Total Body Stretch for Beginners

Tamilee Webb
Year Released: 2000

Categories: Athletic Stretch

This is my favourite stretch tape. It has three convenient sections, one standing, one seated and one on the floor. Tamilee covers all the body parts in each section, and is very non-threatening, especially for a stretch-phobe like me. She admits she does not have the greatest natural flexibility herself, so she sticks with some solid, basic stretches that anyone can do. You won't have to modify any of these. Most of the stretches are old standards like back bends, stretching the triceps behind the head, forward bends to stretch the inner thigh and knee-back quadriceps stretches. But she throws in a few creative ones. The standing section had a very nice rotator cuff stretch that involved placing a hand on your side, then gently pulling the elbow forward. The seated section had a nice outer thigh stretch that involved crossing one leg over the other and pressing down at the knee. The floor section had a great upper body stretch that involved sliding one side of the body under the other from cat pose. The floor section also had some fairly detailed and often-ignored form pointers on the foot flexing exercises. All three sections included wrist or forearm stretches which was a very nice touch.

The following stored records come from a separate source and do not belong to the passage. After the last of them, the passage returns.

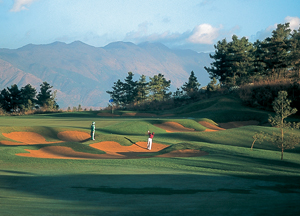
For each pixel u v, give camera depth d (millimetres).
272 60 84375
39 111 82750
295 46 83812
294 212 7531
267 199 9922
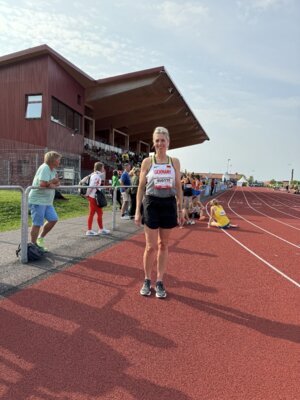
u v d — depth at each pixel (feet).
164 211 14.38
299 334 12.12
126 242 25.91
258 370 9.79
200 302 14.67
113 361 9.91
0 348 10.32
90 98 100.07
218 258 22.89
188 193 39.45
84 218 40.22
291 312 14.06
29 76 74.59
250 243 29.50
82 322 12.22
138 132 164.04
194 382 9.11
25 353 10.11
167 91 106.01
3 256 20.35
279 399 8.57
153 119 139.95
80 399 8.28
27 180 65.57
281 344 11.35
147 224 14.49
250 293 16.14
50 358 9.91
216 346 11.03
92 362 9.80
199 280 17.69
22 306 13.30
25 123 74.90
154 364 9.85
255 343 11.34
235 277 18.60
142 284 16.51
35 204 20.07
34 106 74.84
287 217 60.08
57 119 80.28
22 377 9.01
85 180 29.91
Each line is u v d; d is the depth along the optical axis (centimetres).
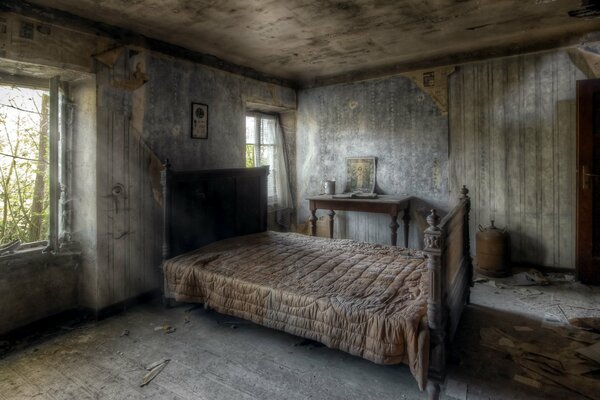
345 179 523
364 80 498
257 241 364
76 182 313
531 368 224
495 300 332
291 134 568
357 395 203
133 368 232
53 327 291
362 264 285
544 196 400
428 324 188
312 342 264
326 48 398
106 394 206
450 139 447
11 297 273
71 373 227
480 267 404
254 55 417
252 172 412
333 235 525
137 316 311
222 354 248
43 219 310
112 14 291
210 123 412
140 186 338
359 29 342
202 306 331
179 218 329
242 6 284
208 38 354
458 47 411
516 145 411
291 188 571
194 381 217
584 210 363
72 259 309
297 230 570
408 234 471
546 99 392
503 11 308
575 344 252
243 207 402
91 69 297
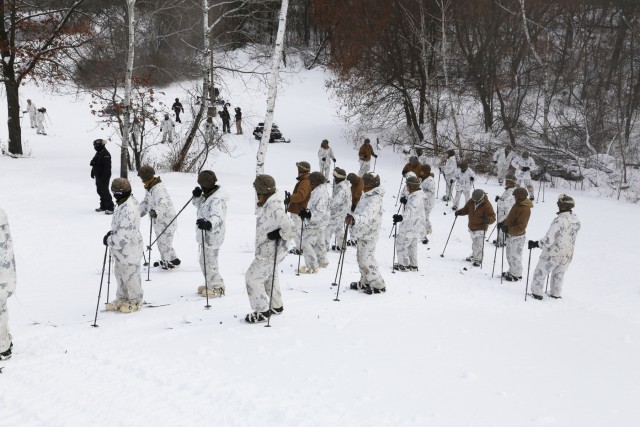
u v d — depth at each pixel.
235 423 4.24
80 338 6.06
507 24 31.42
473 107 34.97
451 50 32.84
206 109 24.27
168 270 9.38
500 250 13.84
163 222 9.18
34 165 20.34
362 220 7.93
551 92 33.84
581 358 6.12
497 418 4.43
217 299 7.71
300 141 32.69
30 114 30.86
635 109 32.59
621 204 21.16
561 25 36.28
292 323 6.64
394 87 32.56
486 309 8.31
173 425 4.20
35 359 5.46
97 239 11.54
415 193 10.44
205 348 5.70
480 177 25.55
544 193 22.81
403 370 5.34
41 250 10.56
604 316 8.62
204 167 23.25
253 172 22.86
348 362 5.47
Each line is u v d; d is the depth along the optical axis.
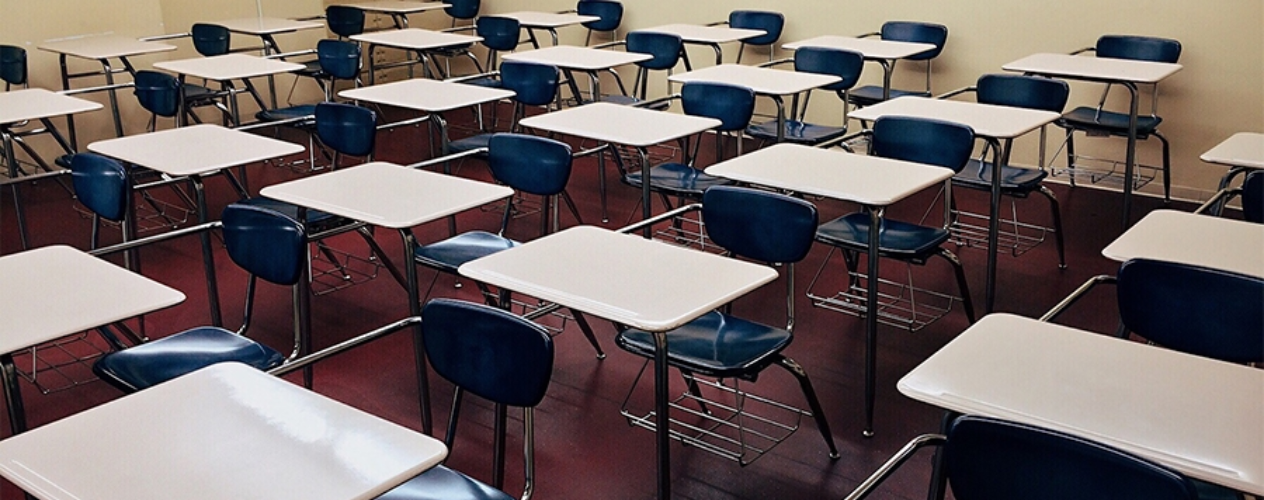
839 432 3.49
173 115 5.68
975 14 6.58
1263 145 3.99
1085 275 4.88
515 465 3.30
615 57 6.28
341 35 8.45
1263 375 2.13
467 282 4.84
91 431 1.93
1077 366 2.18
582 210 5.95
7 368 2.38
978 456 1.86
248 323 3.47
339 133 4.88
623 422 3.57
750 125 5.71
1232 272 2.47
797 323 4.37
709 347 3.00
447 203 3.40
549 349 2.24
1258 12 5.64
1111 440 1.89
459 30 8.71
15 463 1.82
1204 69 5.89
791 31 7.45
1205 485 2.28
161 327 4.37
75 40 7.02
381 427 1.96
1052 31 6.32
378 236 5.50
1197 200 6.05
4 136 4.94
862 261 5.03
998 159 4.18
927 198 6.07
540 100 5.89
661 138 4.23
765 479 3.21
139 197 6.17
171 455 1.85
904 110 4.64
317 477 1.78
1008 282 4.80
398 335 4.27
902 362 4.00
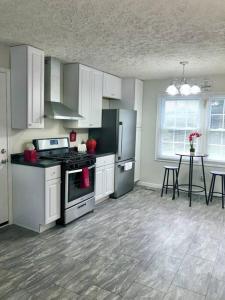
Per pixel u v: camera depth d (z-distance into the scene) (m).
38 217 3.29
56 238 3.15
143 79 5.48
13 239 3.10
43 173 3.18
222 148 5.07
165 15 2.24
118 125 4.67
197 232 3.41
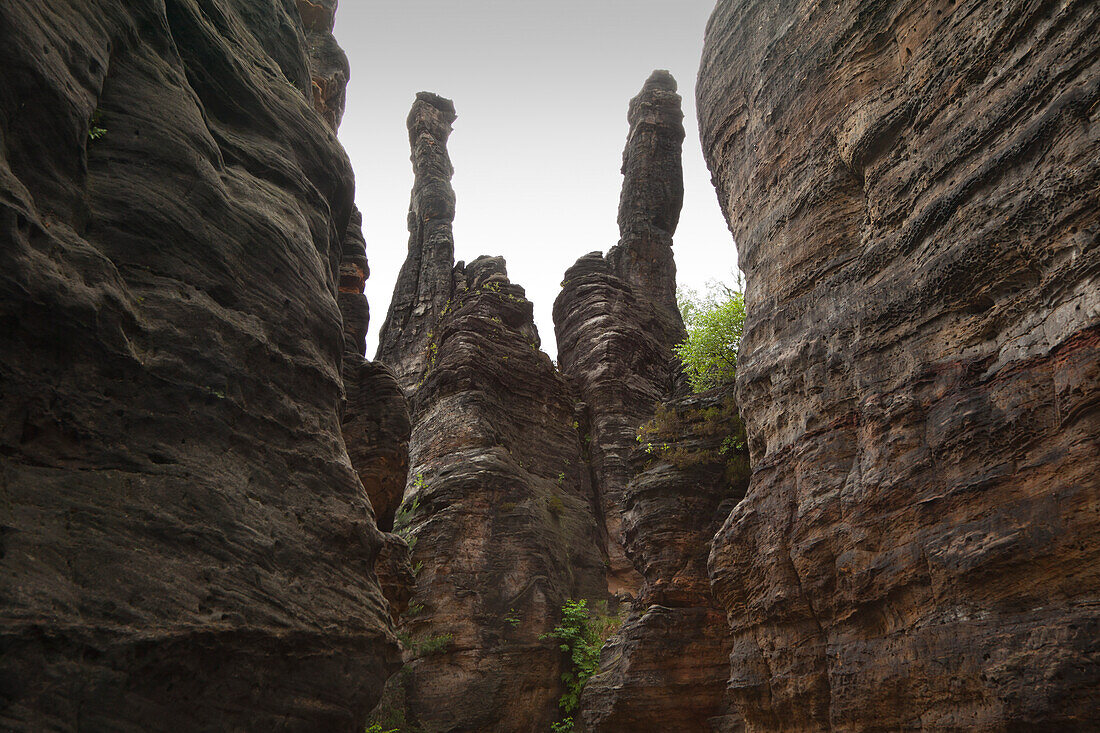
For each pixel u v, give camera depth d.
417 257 50.91
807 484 16.77
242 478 10.35
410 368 44.72
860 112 18.52
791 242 19.75
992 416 12.98
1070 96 12.93
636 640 22.36
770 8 23.36
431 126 57.50
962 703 12.52
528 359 38.69
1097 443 11.27
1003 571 12.21
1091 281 11.88
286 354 11.84
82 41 9.93
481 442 34.22
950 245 14.88
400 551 20.89
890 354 15.66
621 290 43.56
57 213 9.18
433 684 28.70
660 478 24.22
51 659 7.53
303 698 10.30
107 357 9.05
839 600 15.45
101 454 8.78
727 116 24.20
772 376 18.88
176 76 11.80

I think it was a great idea to mark off the sections as she's done here because I sometimes skip a stretch in a workout if it involves getting down on the floor, and so few instructors indicate that this will be the case. It is annoying. After an entire aerobics routine standing up, they expect me to either get on the floor and get dusty, or pull out my mat and pull off my shoes? It is a stupid reason to skip a cool-down stretch, but yet I know it is one of those silly things that bugs me---and one of those excuses that has allowed me to neglect my flexibility for far too long. With this tape, I have no excuse: short and sweet, but thorough stretches for all occasions. All three sections together as a full workout, or bits and pieces when convenient.

My only criticism would be that truly advanced stretchers might find this tape a little bit basic. But so many of the hour-long tapes that might work for them don't work for those of us with not as much experience, or not a whole lot of natural flexibility to build on. So to all of you people, this one's for us. Enjoy!